I think this is debatable. While most of the directly-held territories had been conquered under the Republic, Napoleon pursued a policy of subjugating potential foes and turning them into client states right the way through the imperial period. Napoleon never set out to conquer Austria, but he did conquer the Holy Roman Empire, dissolve it and reorganise most of it into French protectorates. It's hard to distinguish between the "hot war" with Britain - and Britain was remarkably persistent in assembling coalitions to fight Napoleon - and the trade war which was in many ways something else entirely but which was also both a function of and a cause of the open hostilities that frequently erupted. The invasion of Portugal, which led to the the conquest of Spain and reopened open hostilities with Britain, was essentially a French military response to the ongoing trade dispute: Portugal had until that point been neutral.

It's also the case I think that Britain's persistence in agitating against Napoleon, which led to many of the outbreaks of open warfare, was at least in part driven by concern over his expansionist tendencies (especially since Britain had friends and royal possessions on the continent which France had already conquered or threatened). France had expanded its borders before 1799 but the biggest expansion drives were under Napoleon himself, initially at the head of the Republic. Napoleon may have been partly driven by a desire to protect his existing territories but his preferred method of doing so was to invade his neighbours (or neighbours of his neighbours), overthrow the existing order and install a client ruler (preferably a member of his own family), and he would do this with relatively little provocation (refusal to accede to his protectionist trade system; harbouring of refugees). It was empire-building which paid little regard for established international norms and on a massive scale, in a way not really seen in western Europe for a thousand years.

Closet_Skeleton
2016-09-29, 09:42 AM
I think this is debatable.

Well duh.


It's also the case I think that Britain's persistence in agitating against Napoleon, which led to many of the outbreaks of open warfare, was at least in part driven by concern over his expansionist tendencies (especially since Britain had friends and royal possessions on the continent which France had already conquered or threatened).

I was kind of deliberately exaggerating a counter opinion since everyone was so deeply going with the biased pro-British perspective.

Britain was concerned with French expansionism because it was also expansionist and had interest in the same areas (North America, India, flanders).

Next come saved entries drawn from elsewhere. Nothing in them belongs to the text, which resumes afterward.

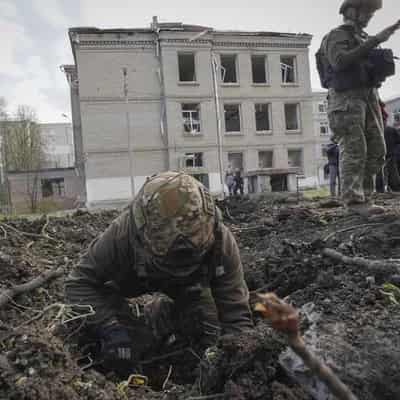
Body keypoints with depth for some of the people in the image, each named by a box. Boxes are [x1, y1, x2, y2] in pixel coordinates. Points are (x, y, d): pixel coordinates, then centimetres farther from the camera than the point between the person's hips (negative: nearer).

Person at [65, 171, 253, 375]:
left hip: (192, 286, 1)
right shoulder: (123, 234, -40)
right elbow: (80, 283, -30)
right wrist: (110, 329, -44)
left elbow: (236, 315, -33)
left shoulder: (221, 242, -38)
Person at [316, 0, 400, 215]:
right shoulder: (337, 35, 2)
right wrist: (374, 41, -18)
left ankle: (364, 195, 7)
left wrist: (382, 61, 11)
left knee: (377, 150, 2)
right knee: (354, 150, -15)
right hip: (347, 98, -8)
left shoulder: (363, 38, 27)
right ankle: (354, 200, -15)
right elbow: (340, 61, -18)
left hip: (369, 97, 8)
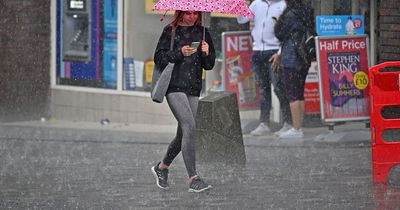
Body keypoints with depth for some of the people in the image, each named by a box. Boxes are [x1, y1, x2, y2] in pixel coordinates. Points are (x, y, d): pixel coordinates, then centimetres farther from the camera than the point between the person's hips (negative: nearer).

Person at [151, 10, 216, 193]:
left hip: (193, 89, 5)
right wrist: (179, 53, -18)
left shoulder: (202, 33, 12)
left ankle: (162, 167, 33)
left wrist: (207, 53, -9)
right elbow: (159, 58, -5)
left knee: (184, 134, 9)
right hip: (174, 87, -5)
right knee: (189, 127, -18)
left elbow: (209, 65, 12)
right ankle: (193, 178, -18)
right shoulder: (170, 31, 0)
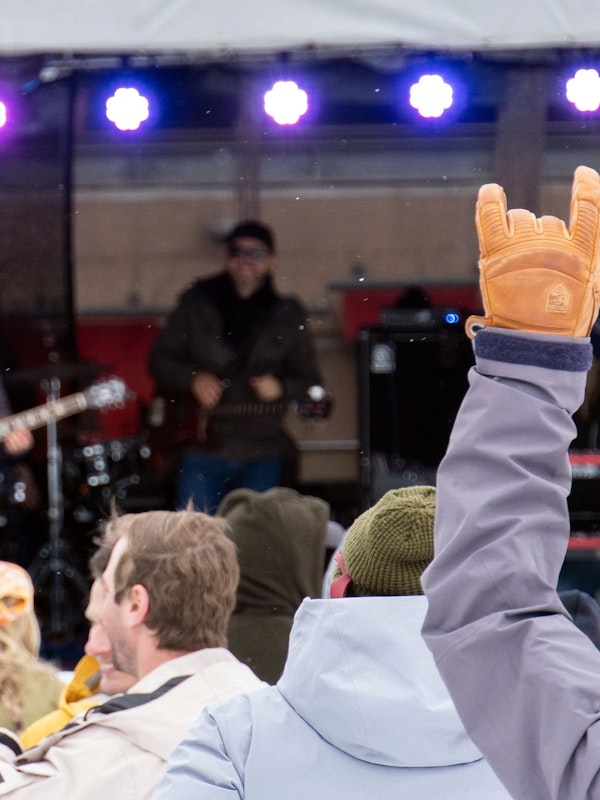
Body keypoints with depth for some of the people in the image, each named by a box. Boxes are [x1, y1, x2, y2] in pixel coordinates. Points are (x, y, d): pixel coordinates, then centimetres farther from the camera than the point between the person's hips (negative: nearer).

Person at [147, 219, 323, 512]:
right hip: (202, 447, -1)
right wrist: (192, 378, -12)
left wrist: (281, 388, -13)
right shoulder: (196, 304, 5)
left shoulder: (288, 316, 6)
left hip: (261, 456, 1)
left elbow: (310, 382, 8)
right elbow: (159, 360, 7)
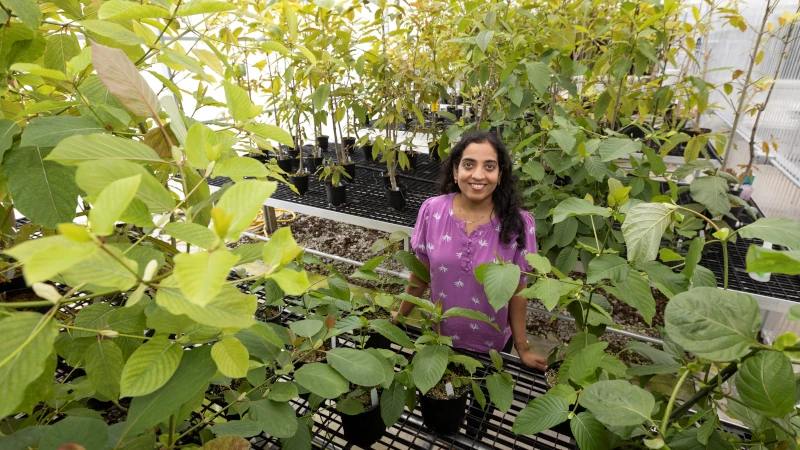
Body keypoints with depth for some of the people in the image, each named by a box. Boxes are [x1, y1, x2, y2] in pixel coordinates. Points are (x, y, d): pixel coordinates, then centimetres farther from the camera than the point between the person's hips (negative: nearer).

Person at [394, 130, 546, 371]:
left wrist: (523, 349, -4)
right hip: (440, 336, 1)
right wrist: (399, 316, 4)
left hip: (493, 344, -1)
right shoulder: (432, 211, -17)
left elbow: (517, 292, -10)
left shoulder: (518, 224, -20)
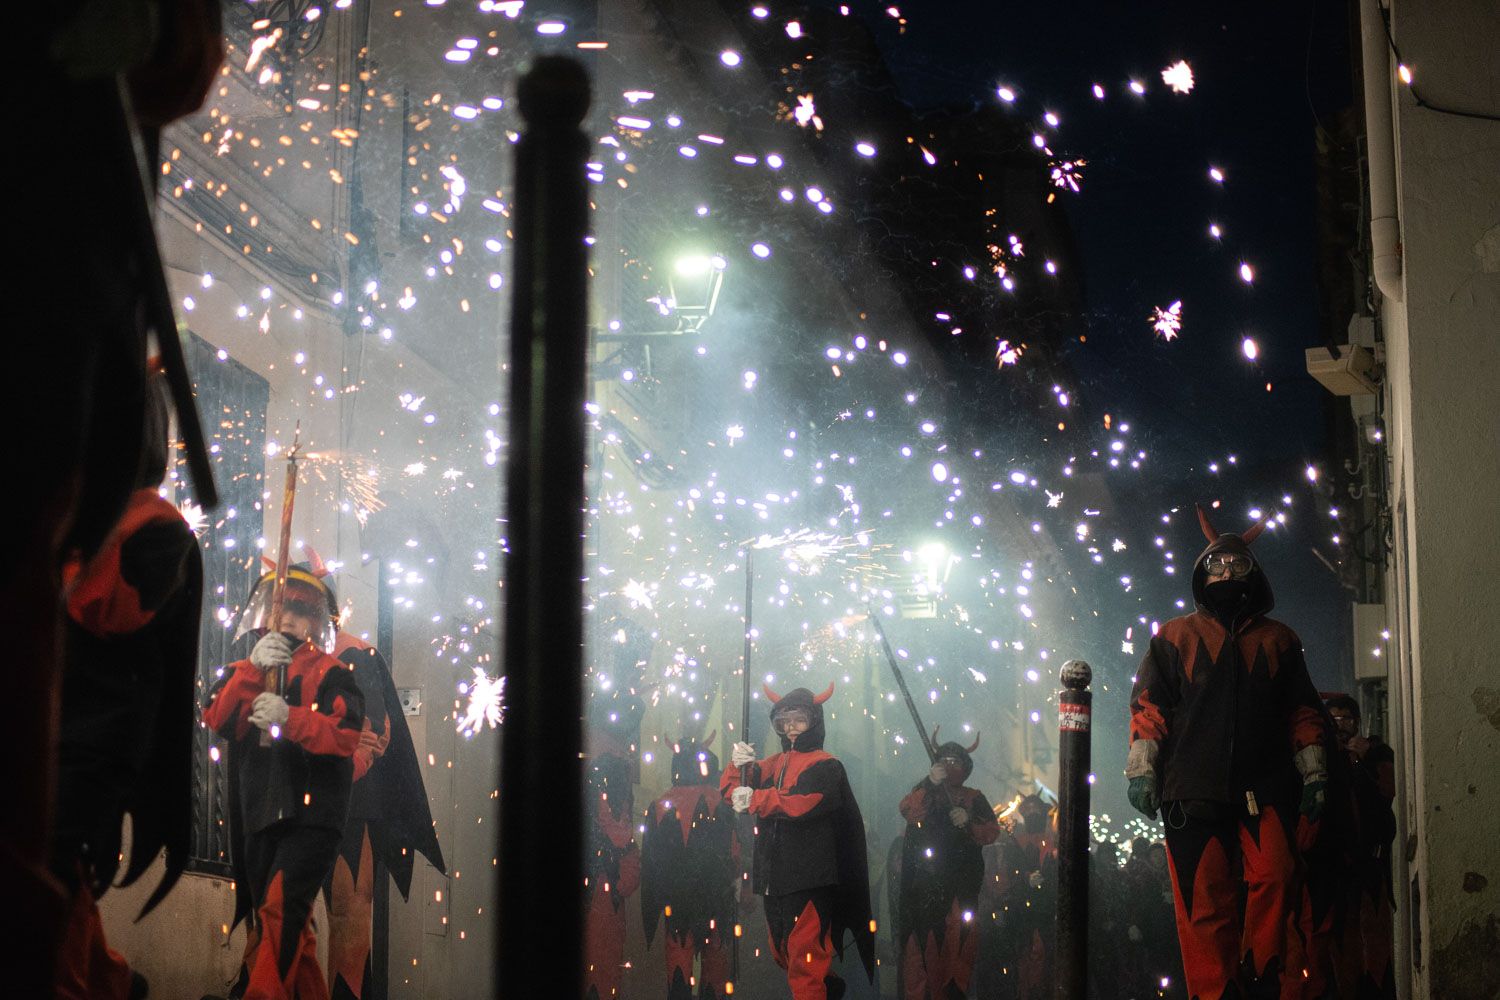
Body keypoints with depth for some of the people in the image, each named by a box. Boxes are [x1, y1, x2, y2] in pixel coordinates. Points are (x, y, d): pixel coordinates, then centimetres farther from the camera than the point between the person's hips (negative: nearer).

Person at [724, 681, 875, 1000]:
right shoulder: (773, 764, 18)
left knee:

They may have at times been trying to return to a status quo but they always took more when there was an opportunity.

Napoleon didn't break any more norms than the partition of Poland did. 'Britain was responding to Napoleon' would be a really strong argument if Britain hadn't been behaving that way towards France for 80 years already.

The result of the Napoleonic Wars is a massively expanded British Empire in Africa, India, Malaya and the Mediterranean and constitutional rule in Europe being delayed 33 years. Its hard to say 'Britain defeated an expansionist tyrant' from that viewpoint.

kraftcheese
2016-09-29, 11:16 AM
Well duh.



I was kind of deliberately exaggerating a counter opinion since everyone was so deeply going with the biased pro-British perspective.

Britain was concerned with French expansionism because it was also expansionist and had interest in the same areas (North America, India, flanders). They may have at times been trying to return to a status quo but they always took more when there was an opportunity.

Napoleon didn't break any more norms than the partition of Poland did. 'Britain was responding to Napoleon' would be a really strong argument if Britain hadn't been behaving that way towards France for 80 years already.

The result of the Napoleonic Wars is a massively expanded British Empire in Africa, India, Malaya and the Mediterranean and constitutional rule in Europe being delayed 33 years. Its hard to say 'Britain defeated an expansionist tyrant' from that viewpoint.

Well, I guess Britain DID defeat an expansionist empire...it's just that Britain was ALSO an expansionist empire.